Alan McGovern has nearly completely rewritten our MTP support and we are close to enabling it by default. The next release should have solid MTP support, and we hope to roll 0.13.3 within the next two weeks. The new MTP support uses libmtp instead of libgphoto2. This decision was made for a number of reasons, though I am really not informed enough to convey them properly.
Well, i never detailed the reasons for the switch in my previous blogpost, so i may as well do it now. I'll also mention the current issues with libmtp for those of you interested in what those issues are.
Reasons for the switch:
The primary reason is that to use libgphoto as the mtp backend, you need svn head of libgphoto and svn head of libgphoto-sharp. This issue is actually a pretty major issue. If banshee wanted to ship MTP support, it would have to ship it's own version of libgphoto and libgphoto-sharp. The other alternative was to enable MTP support by default, but the end-user wouldn't be able to use it until they compiled and installed libgphoto themselves or their distro packaged the required version of libgphoto. This version is likely to be released in the next month or two (i believe), but could take several months to propagate through the various distros.
With libmtp, banshee can run with version 0.2.0 or higher, which means anything newer than Aug 4th 2007. This is a much more workable solution.
Secondly, API: The libmtp API is aimed at mp3 players. Banshees API is also aimed at mp3 players, this makes it significantly easier to map the banshee API to the libmtp API. Several tasks such as getting track listings, uploading tracks, and retrieving tracks are much simpler in libmtp.
Thirdly, with libgphoto, downloading or uploading a track requires copying the entire file to memory in C#, then pushing that into libgphoto (which duplicates the memory usage) then the data is pushed to the device. There is an alternative method whereby i create a unix file descriptor which is then passed into libgphoto and the file is read/written to that. However, this is not ideal as there's a good chance that half written temp files can be left over in the event of a crash.

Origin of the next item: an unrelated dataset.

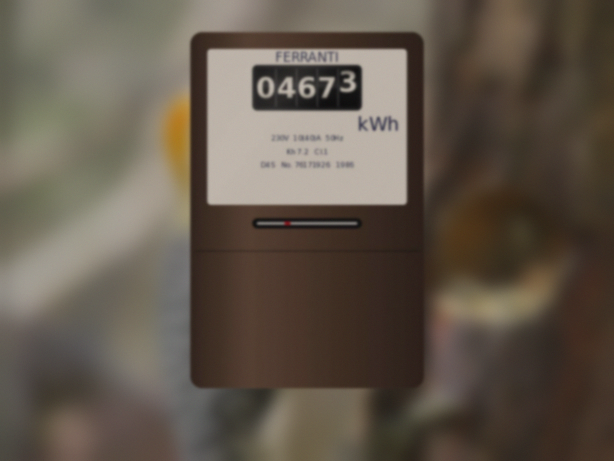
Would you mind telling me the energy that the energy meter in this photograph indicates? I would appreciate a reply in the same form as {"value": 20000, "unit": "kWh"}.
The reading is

With libmtp i can pass in a file path and libmtp will write the file directly from that path or read it directly from that path. This means the memory copying is completely removed resulting in much better performance.
Fourthly, Whilest libgphoto can (technically speaking) run on windows, the necessary code hasn't been written to allow this to happen. libmtp can be compiled and run on windows (or so the documentation says). As there is work to make banshee run on windows, this is an advantage.
Finally, playlists. I'm still unsure how to create playlists using libgphoto. It'd require a fair bit of messing around and experimenting for me to figure out exactly how it should work. With libmtp, this is trivial to do.
However, libmtp has some pretty big issues at the moment, which only really came to light a few hours before the release.
If you connect an MTP device and banshee loads it up, connecting a second DAP (of any kind) will make libmtp choke. Once there's an active device, any call into libmtp to list available devices throws a (non-fatal) error. This means if you plug in a second device, you get an annoying error message popping up. If you do own two devices and were trying to copy from one to the other, this is impossible.
There was also an issue linking a device reported by libmtp to a device reported by HAL. There is no sure-fire way of doing this using the libmtp API. Under libgphoto this was possible.There are a few possible workarounds for this, but none of them are ideal.